Kultur und Schule in der Neuköllner Oper – Theaterstück und Diskussions-Veranstaltung

19.04.2012 / jw-Feuilleton / Seite 12

Wie steht es in Berlin um das Theater in Schulen? Darüber diskutierte am Dienstag abend ein Podium in der Neuköllner Oper.

Vorher zeigten Teenager der Lilienthal-Oberschule im Stadtteil Steglitz das Stück »Kunststücke«, mit dem sie in diesem Jahr das TuSch-Festival (für »Theater und Schule«) gewannen. 30 Produktionen wurden dort aufgeführt, alle in Zusammenarbeit mit Theatern entwickelt, im Fall der Gewinner war es die Neuköllner Oper. Diese Aktivitäten werden von der Senatsverwaltung mit jährlich 2000 Euro pro beteiligter Schule gefördert – etwas zu wenig, wie nach der Aufführung beklagt wurde.

Oh, wie kraftvoll diese Streifen!

Das präsentierte Ergebnis kann sich trotzdem sehen lassen: Zu Beginn von »Kunststücke« werden Gemälde aus Museen eingeblendet; Schüler stehen gelangweilt oder bemüht interessiert davor. Dann bleibt eine junge Frau allein auf der Bühne: »Da hängt da so ein Bild, schwarz mit roten Streifen, steht daneben so eine Gruppe: ›Oh wie kraftvoll, dieser Streifen!‹« Sie geht in die Knie, gestikuliert, spielt die vorgeblichen Emotionen, karikiert köstlich die Schönrednerei von Museumsbesuchern, die keine Ahnung haben, aber so tun, als hätten sie eine. Kopfschüttelnd geht sie ab. Als nächstes streitet sich ein Liebespaar – sie gelb, er blau – vor einem Mondrian. Die Bildelemente greifen ein, sehr schön der »Tanz der schwarzen Stangen«, die zwischen die beiden drängen, zu Waffen werden, zu Balken, Speeren, einem Zaun. Hinter dem werden Rot und Grün von Gelb und Blau gerettet, die sich wieder versöhnen – eine assoziative Annäherung. Und so geht es weiter mit einem Renaissance-Bild. Eine Frau liest im nachempfundenen Faltenkostüm einen altmodischen Liebesbrief, will Gift nehmen, flieht vor ihrem Liebhaber. Kragen, wie man sie damals trug, tanzen miteinander. Alles einfallsreich und spannend, am Ende ist belegt, daß man Kunst – moderne wie alte – desto besser versteht, je mehr man sie handelnd durchdringt.

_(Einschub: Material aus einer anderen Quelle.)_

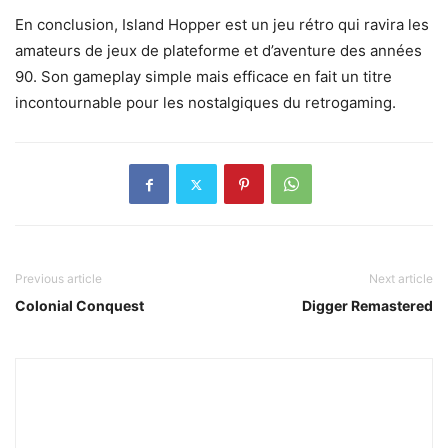
En conclusion, Island Hopper est un jeu rétro qui ravira les
amateurs de jeux de plateforme et d’aventure des années
90. Son gameplay simple mais efficace en fait un titre
incontournable pour les nostalgiques du retrogaming.
Previous article
Next article
Colonial Conquest
Digger Remastered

Immer etwas Neues, so ist keine Nachhaltigkeit möglich

In der Diskussion mit TuSch-Gründerin Renate Breitig und anderen ging es dann um die Mühen der Ebene. Projekte werden maximal für drei Jahre gefördert. Nach dieser Frist muß man sich auch für Bewährtes etwas Neues einfallen lassen. Angelika Tischer von der Senatsverwaltung für kulturelle Bildung legte ausführlich dar, daß die Rahmenpläne für Lehrer heute am Kompetenzmodell orientiert seien, deshalb viel Spielraum für Eigenes ließen und Theaterprojekte von Lehrern durchaus in den alltäglichen Unterricht integriert werden könnten. Dies erwiderte sie auf die Schilderungen von Georg Krapp, Direktor des Albert-Schweitzer-Gymnasiums, an dem die Schüler fast nur aus Einwandererfamilien stammen. Krapp hatte berichtet, daß die Lehrer oft überfordert seien von bürokratischen und anderen Auflagen, weshalb für die Vermittlung von Kultur neben dem Geld auch die Zeit fehle.

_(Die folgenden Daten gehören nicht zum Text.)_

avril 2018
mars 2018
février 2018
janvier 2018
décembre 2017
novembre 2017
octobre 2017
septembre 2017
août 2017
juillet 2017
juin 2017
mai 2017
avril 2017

Allein sieben Projekte in der Neuköllner Oper

Deutlich wurde, daß viel passiert ist in den letzten 20 Jahren. Vieles wurde angeschoben, von Initiativen und Künstlern, allein sieben neue Projekte in Zusammenarbeit mit der Neuköllner Oper wurden am Dienstag vorgestellt. Solange der Senat allerdings Unsummen für Flughafenwerbung herauswirft und Schultheaterprojektleitende mit ein paar hundert Euro abgespeist werden, solange ist das Vorankommen einer nichtelitären »Kultur für alle« vor allem einem idealistischen Künstlerprekariat zu verdanken, das sich gerade mal so eben über Wasser hält.